Under 20 posts an your a Newb with one star

20-100 posts and your an advanced member with two stars,

once you reach 100 posts you will have 3 stars and become a senior member.

I am not sure you can get any higher than 3 stars, unless your involved with the site like a moderator or administrator.

Kel


----------



## krv3000 (Sep 6, 2010)

Hi thanks all for the reply so quickly


----------



## Artie (Sep 6, 2010)

Actually all the above is completely incorrect. 

Each star corelates to the financial contributions made to the site owners retirement fund. 

From star 7 you get to use the Villa in France once per year as an added incentive. 

From Stars 10 the Cassa Del Rakeo in Florence can be visited and accomodation (at a reduced rate) can be organised.

Of course once 15 stars is achieved you get to stay with Rick at the Vatican where he lives on a day to day basis.... naturally no time limits are imposed at this level nor are any costs incurred.

Call it an exclusive club membership......

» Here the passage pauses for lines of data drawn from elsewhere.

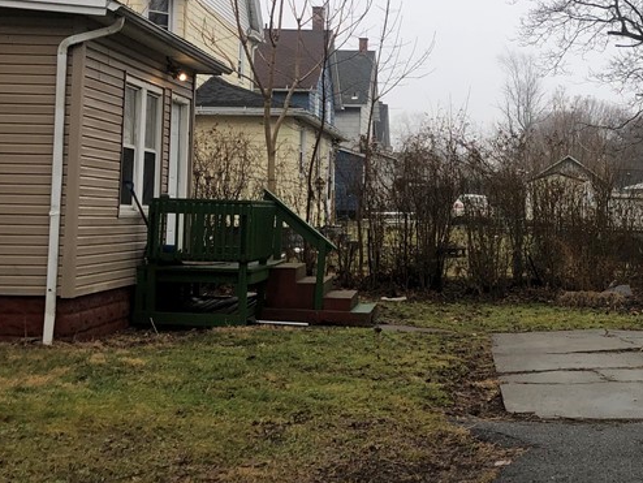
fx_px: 1078
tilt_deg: +3.8
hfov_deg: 32.0
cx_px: 547
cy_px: 172
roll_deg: -3.8
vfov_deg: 25.2
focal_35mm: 58
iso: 20
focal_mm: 3.99
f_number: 1.8
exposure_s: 1/322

And of course if any of you took any of this in any way seriously.... i feel that you need to develop some semblance of a sense of humour..... *club*


----------



## krv3000 (Sep 7, 2010)

don't fancy France can i swap it for denmark av bin told they have sum lovely models on show in windows over their


----------



## krv3000 (Sep 9, 2010)

OK a fortnight in blackpool then Rof}


----------



## Maryak (Sep 10, 2010)

krv3000  said:
			
		

> OK a fortnight in blackpool then Rof}



As long as it's not when they are having "The Illuminations." 
	

	
	
		
		

		
			





Best Regards
Bob


----------



## krv3000 (Sep 10, 2010)

OK but I'm not getting you any fish & chips


----------



## rake60 (Sep 11, 2010)

Artie  said:
			
		

> Actually all the above is completely incorrect.
> 
> Each star corelates to the financial contributions made to the site owners retirement fund.
> 
> ...



That does it Artie!
For letting that out to the general public, you're back to 14 stars and you will *NEVER* see 15 again!
 Rof}

Rick


----------



## krv3000 (Sep 13, 2010)

:shrug: o but go on i will get you a large 99 with nuts on ;D


----------



## Artie (Sep 15, 2010)

rake60  said:
			
		

> That does it Artie!
> For letting that out to the general public, you're back to 14 stars and you will *NEVER* see 15 again!
> Rof}
> 
> Rick



Oh...POOH! :fan: :toilet:


----------



## krv3000 (Sep 15, 2010)

o well i beater go into my workshop and brake sumthing then


----------



## krv3000 (Sep 22, 2010)

well i did not brake anything just poked things with a stick


----------



## krv3000 (Sep 28, 2010)

HI so where do the karma points cum from :big: i need to see the doc to get me meds changed im convinsd I seed a lil green man on the moon


----------